To-do item A
Reproduce the Doctor Who episode text from "Development" up to and including "early February 2020.", switching "Doctor Who Magazine" to "the magazine".
To-do item B
According to the Doctor Who episode text, which Fourth Doctor serial supplies images shown in the Doctor's flashback?
To-do item C
Extend the Doctor Who episode text with new writing that picks up after its final sentence.

Text block
□ □ □ □ □

The Doctor's allies arrive on contemporary Earth in their TARDIS. The Doctor lands the other TARDIS near her own, but as she prepares to take off, she is arrested by the Judoon and teleported to a prison located inside an asteroid.

Continuity
As the Doctor broadcasts her memories to escape the Matrix, the show uses numerous scenes from both the new series and the old, featuring each Doctor, several companions, and villains. Notably the flashback includes images from The Brain of Morbius, a Fourth Doctor serial. In that story, while the Doctor and Morbius are hooked to a machine during a battle of wits, the machine briefly flashed up the former regenerations of the Doctor and several additional faces, implied to be incarnations that precede the First Doctor. This scene from The Brain of Morbius is shown during the Doctor's flashback in this episode, identifying these figures as incarnations of the Timeless Child.

Production

Development 
"The Timeless Children" was written by Chris Chibnall. Further episode details were announced in Doctor Who Magazine #548 in early February 2020.

□ □ □ □ □

Recorded information
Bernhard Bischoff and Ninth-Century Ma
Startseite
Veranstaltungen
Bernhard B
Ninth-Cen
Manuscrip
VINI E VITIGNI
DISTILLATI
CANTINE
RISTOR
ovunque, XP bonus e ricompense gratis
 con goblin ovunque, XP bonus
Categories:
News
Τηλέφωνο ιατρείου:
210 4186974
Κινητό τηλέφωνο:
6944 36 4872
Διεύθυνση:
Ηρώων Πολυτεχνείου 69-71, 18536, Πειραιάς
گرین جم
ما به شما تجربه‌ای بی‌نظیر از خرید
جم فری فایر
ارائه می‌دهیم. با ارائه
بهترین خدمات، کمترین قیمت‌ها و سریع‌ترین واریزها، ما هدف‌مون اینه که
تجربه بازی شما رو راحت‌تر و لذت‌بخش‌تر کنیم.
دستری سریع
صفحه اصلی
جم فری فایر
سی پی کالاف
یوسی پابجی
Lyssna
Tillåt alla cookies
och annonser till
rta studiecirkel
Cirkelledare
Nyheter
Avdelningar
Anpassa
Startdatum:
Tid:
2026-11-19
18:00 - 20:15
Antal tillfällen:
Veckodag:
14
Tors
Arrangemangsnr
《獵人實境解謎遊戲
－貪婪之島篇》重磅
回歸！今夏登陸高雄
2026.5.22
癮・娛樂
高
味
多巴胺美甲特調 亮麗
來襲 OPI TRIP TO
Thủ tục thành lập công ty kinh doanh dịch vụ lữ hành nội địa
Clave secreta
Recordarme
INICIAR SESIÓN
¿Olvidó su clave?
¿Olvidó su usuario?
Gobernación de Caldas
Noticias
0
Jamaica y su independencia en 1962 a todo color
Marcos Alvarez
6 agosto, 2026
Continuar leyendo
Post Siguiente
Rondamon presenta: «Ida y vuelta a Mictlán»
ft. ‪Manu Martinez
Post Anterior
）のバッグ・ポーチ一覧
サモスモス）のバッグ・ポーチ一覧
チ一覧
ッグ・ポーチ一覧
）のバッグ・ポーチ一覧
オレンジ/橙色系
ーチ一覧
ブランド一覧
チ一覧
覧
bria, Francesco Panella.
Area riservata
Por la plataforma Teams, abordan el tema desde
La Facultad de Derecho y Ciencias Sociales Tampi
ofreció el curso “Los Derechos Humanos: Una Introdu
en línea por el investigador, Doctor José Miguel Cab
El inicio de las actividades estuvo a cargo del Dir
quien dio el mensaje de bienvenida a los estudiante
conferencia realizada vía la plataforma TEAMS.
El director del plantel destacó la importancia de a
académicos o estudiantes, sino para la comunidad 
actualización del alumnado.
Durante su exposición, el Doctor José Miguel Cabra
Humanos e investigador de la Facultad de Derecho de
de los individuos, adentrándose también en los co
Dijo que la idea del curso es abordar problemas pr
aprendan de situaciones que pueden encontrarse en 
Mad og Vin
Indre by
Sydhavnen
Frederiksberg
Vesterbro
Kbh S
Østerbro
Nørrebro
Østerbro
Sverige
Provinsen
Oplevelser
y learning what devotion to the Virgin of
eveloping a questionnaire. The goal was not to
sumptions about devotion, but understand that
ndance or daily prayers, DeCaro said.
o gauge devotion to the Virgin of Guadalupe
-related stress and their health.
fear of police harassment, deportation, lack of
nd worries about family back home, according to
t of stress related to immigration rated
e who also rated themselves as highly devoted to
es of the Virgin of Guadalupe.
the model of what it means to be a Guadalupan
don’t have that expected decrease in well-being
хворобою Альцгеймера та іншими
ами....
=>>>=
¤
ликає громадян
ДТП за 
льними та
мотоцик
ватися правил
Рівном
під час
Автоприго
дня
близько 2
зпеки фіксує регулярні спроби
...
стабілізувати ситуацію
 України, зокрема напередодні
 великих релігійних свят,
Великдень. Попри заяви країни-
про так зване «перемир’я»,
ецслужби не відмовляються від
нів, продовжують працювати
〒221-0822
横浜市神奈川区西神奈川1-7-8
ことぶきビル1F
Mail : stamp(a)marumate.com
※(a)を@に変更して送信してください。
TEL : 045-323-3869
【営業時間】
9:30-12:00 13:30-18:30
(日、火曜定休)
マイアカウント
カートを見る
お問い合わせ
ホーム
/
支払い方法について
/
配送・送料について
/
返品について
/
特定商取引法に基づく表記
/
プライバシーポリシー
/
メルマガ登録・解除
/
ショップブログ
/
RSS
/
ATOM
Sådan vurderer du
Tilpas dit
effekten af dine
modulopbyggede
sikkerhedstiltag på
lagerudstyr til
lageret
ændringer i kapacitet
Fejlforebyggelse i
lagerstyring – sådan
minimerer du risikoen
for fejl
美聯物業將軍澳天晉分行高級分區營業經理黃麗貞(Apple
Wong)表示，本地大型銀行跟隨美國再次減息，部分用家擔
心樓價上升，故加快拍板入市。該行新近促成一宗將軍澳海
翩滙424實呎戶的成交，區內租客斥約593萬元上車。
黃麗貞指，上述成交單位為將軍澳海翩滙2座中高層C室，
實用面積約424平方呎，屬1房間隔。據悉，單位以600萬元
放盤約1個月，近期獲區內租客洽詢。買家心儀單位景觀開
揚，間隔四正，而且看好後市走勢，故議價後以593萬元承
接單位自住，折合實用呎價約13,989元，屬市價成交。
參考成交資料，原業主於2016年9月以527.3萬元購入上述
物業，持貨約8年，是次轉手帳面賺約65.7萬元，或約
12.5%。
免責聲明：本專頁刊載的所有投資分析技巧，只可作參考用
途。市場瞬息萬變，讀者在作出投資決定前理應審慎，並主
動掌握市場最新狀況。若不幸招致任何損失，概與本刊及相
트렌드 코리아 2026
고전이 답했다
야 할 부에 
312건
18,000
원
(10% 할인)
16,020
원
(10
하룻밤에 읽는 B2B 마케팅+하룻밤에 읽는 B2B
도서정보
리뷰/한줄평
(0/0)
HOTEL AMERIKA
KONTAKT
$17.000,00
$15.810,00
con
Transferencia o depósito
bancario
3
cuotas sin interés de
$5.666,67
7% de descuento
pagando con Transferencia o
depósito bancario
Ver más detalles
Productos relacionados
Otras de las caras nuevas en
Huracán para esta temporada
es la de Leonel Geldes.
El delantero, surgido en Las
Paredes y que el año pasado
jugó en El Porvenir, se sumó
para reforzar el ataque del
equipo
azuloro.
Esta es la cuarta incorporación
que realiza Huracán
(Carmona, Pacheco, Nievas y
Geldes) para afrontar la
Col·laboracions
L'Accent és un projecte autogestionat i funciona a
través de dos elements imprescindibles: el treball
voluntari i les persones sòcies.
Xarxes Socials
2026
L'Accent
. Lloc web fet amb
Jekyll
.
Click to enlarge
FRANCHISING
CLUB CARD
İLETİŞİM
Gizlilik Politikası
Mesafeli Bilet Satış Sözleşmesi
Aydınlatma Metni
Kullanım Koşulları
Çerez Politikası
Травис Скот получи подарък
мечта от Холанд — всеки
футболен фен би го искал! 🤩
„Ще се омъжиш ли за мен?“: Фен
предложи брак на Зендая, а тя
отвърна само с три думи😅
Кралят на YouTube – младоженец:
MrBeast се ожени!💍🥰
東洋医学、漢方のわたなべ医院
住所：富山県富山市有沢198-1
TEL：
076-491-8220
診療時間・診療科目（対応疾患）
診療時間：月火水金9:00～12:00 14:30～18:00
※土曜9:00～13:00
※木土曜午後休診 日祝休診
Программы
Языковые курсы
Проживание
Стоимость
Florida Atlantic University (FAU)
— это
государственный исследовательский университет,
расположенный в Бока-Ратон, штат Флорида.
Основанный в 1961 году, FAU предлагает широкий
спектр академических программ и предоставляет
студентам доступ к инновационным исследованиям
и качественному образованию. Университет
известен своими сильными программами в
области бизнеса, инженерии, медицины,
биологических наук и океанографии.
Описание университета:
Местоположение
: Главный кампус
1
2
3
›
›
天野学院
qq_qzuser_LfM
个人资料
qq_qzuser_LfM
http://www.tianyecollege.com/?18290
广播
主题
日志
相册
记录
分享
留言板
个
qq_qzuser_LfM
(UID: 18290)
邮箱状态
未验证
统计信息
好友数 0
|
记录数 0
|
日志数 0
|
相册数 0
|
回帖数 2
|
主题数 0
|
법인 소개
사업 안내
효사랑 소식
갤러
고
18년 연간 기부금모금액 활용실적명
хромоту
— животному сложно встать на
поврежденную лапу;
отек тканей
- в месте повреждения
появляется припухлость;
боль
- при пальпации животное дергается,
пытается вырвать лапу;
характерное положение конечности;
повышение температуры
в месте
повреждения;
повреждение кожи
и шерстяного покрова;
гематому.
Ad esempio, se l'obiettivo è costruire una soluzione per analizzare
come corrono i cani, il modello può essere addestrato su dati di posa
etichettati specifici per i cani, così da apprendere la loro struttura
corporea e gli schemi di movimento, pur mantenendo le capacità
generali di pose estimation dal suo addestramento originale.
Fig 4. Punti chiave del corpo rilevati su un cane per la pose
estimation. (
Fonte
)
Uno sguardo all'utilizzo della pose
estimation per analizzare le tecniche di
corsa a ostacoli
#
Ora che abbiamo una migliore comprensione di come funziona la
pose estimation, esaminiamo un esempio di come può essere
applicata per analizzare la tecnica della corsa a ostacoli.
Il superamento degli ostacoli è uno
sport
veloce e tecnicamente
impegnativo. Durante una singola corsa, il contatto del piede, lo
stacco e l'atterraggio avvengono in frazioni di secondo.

□ □ □ □ □

Exercise answer A
Development 
"The Timeless Children" was written by Chris Chibnall. Further episode details were announced in the magazine #548 in early February 2020.

Exercise answer B
The Brain of Morbius

Exercise answer C
Casting 

Julie Graham was cast as Ravio in the episode. Ian McElhinney and Steve Toussaint were announced as guest stars in the two-part finale, "Ascension of the Cybermen" / "The Timeless Children"; however, Toussaint did not appear in this episode after his character was killed in the events of "Ascension of the Cybermen". Jo Martin reprises her role from "Fugitive of the Judoon" as an incarnation of the Doctor.

Filming 
Jamie Magnus Stone directed the fifth block, consisting of the ninth and tenth episodes.

Broadcast and reception

Television 
"The Timeless Children" aired on 1 March 2020. It is the second of a two-part story; the previous episode, "Ascension of the Cybermen", aired on 23 February.

Ratings 
"The Timeless Children" was watched by 3.78 million viewers overnight, making it the seventh most watched programme for the day in the United Kingdom. The episode had an Audience Appreciation Index score of 82. The episode received an official total of 4.69 million viewers across all UK channels and was the 30th most-watched programme of the week. It was the lowest-rated episode of the show since its revival in 2005 after "The Eaters of Light" in 2017.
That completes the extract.